Monthly Archives: September 2013

In situ genotyping

We have glimpsed the future of genetics and it is colorful

Two papers showed up in the last issue of Nature methods that caught my attention:  I mean Levsesque et al of U Penn and Ke et al. from Stockholm University. I’m generally biased towards methods papers and I find them WAY more interesting than your run-of-the-mill biology papers. But why these two papers? I have a conviction… I say conviction because until now there was very little to back it up: the future of biology rests not just in our understanding the populations of cells and observing the “average” phenotypes/phenotypes, but rather a single-cell approach is required to understand all the complex dynamics upon which biological systems thrive. FIrst came single-cell sequencing… then came single-cell barcoded RNA-seq… and now single-cell in situ genotyping/sequencing is here.

There is a magic to watching cells shine under a microscope… there is a feeling of vindication… of assurance. But it is not just that. A cell is already an “average”; an average of paternal and maternal genetic information. And FISH-based methods enable us to distinguish between them. More importantly, in addition to quantity (which to be fair is not its strongest suit), we get a feel for localization in different compartments.

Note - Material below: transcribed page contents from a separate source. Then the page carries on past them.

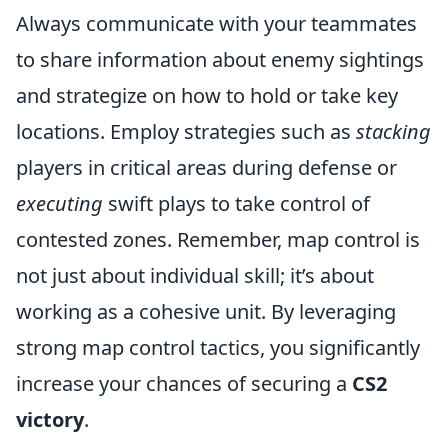
Always communicate with your teammates
to share information about enemy sightings
and strategize on how to hold or take key
locations. Employ strategies such as
stacking
players in critical areas during defense or
executing
swift plays to take control of
contested zones. Remember, map control is
not just about individual skill; it’s about
working as a cohesive unit. By leveraging
strong map control tactics, you significantly
increase your chances of securing a
CS2
victory
.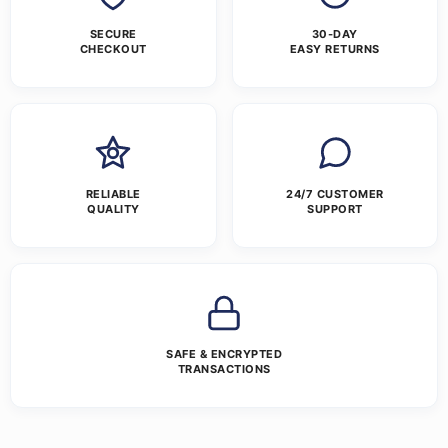
SECURE
30-DAY
CHECKOUT
EASY RETURNS
RELIABLE
24/7 CUSTOMER
QUALITY
SUPPORT
SAFE & ENCRYPTED
TRANSACTIONS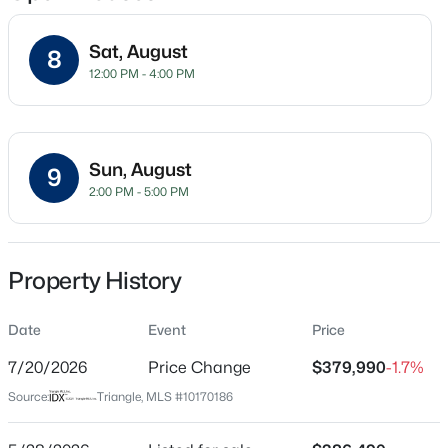
Sat, August
8
12:00 PM - 4:00 PM
Location
Street Address
$411,250
Active
516 Whale Cove Way
5
3
2511
0.16
Sun, August
9
Beds
Baths
Sqft
Acres
City
2:00 PM - 5:00 PM
Wendell
817 Norma Dr, Wendell, NC 27591
MLS#: 10184746
State
North Carolina
Property History
New - 15 Hours Ago
ZIP Code
Date
Event
Price
27591
7/20/2026
Price Change
$379,990
-1.7%
County
Wake
Source:
Triangle, MLS #10170186
Neighborhood / Subdivision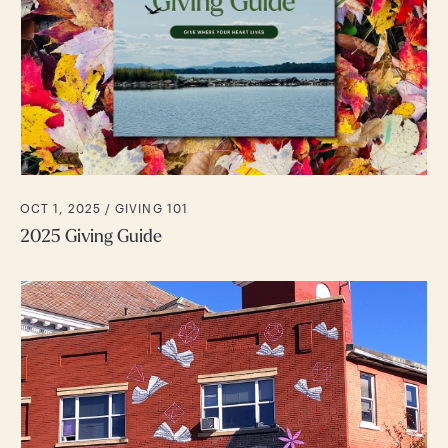
OCT 1, 2025 /
GIVING 101
2025 Giving Guide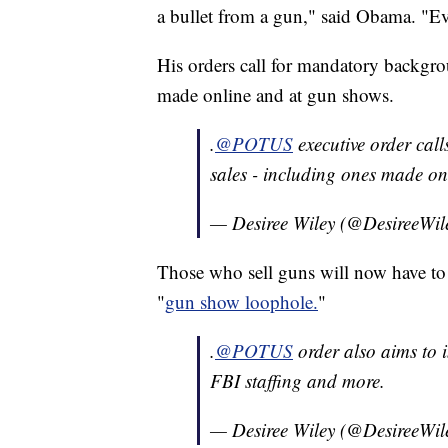
a bullet from a gun," said Obama. "Ev
His orders call for mandatory backgro
made online and at gun shows.
.
@POTUS
executive order cal
sales - including ones made on
— Desiree Wiley (@DesireeWil
Those who sell guns will now have to 
"
gun show loophole.
"
.
@POTUS
order also aims to i
FBI staffing and more.
— Desiree Wiley (@DesireeWil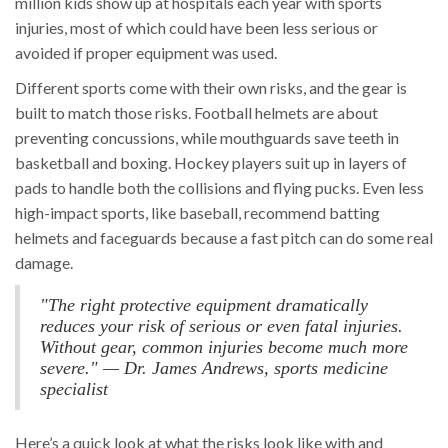
million kids show up at hospitals each year with sports
injuries, most of which could have been less serious or
avoided if proper equipment was used.
Different sports come with their own risks, and the gear is
built to match those risks. Football helmets are about
preventing concussions, while mouthguards save teeth in
basketball and boxing. Hockey players suit up in layers of
pads to handle both the collisions and flying pucks. Even less
high-impact sports, like baseball, recommend batting
helmets and faceguards because a fast pitch can do some real
damage.
"The right protective equipment dramatically
reduces your risk of serious or even fatal injuries.
Without gear, common injuries become much more
severe." — Dr. James Andrews, sports medicine
specialist
Here’s a quick look at what the risks look like with and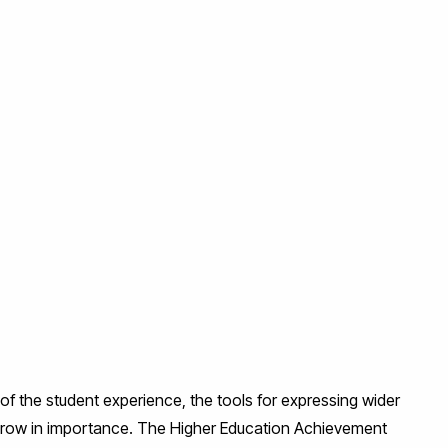
of the student experience, the tools for expressing wider
 grow in importance. The Higher Education Achievement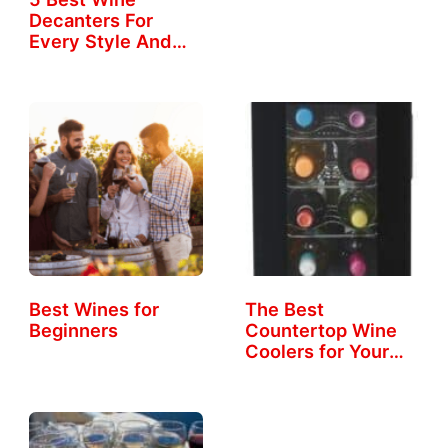
Decanters For
Every Style And
Taste
Best Wines for
The Best
Beginners
Countertop Wine
Coolers for Your
Home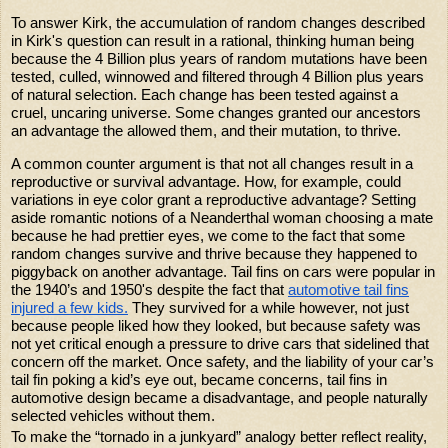
To answer Kirk, the accumulation of random changes described
in Kirk's question can result in a rational, thinking human being
because the 4 Billion plus years of random mutations have been
tested, culled, winnowed and filtered through 4 Billion plus years
of natural selection. Each change has been tested against a
cruel, uncaring universe. Some changes granted our ancestors
an advantage the allowed them, and their mutation, to thrive.
A common counter argument is that not all changes result in a
reproductive or survival advantage. How, for example, could
variations in eye color grant a reproductive advantage? Setting
aside romantic notions of a Neanderthal woman choosing a mate
because he had prettier eyes, we come to the fact that some
random changes survive and thrive because they happened to
piggyback on another advantage. Tail fins on cars were popular in
the 1940’s and 1950's despite the fact that
automotive tail fins
injured a few kids.
They survived for a while however, not just
because people liked how they looked, but because safety was
not yet critical enough a pressure to drive cars that sidelined that
concern off the market. Once safety, and the liability of your car’s
tail fin poking a kid’s eye out, became concerns, tail fins in
automotive design became a disadvantage, and people naturally
selected vehicles without them.
To make the “tornado in a junkyard” analogy better reflect reality,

Granted I’ve never done a FISH experiment. So I really don’t know how much of this is real and how much of it cherry-picking. But I’m sure if we can get there, it will be illuminating. And I don’t mean that we should drop the population for single-cells… I think we’ll be in for a surprise. I think we’ll understand, at last, how stupid a single cell is. We’ll know that individual cells make a lot of mistakes and it is the averaging effect of a population that results in a coherent behavior. In other words, I’m not interested in studying single-cells per se, but rather I want to know about them so that I can have smarter models of a population. The same way a thought forms in our brains despite many erratic firings of individual neurons, I want to know how stable phenotypes emerge in spite of, not because of, single-cell variations. Only then we’ll know which pathways are consistently crucial for a single cell and which ones are meaningful only in the context of a population.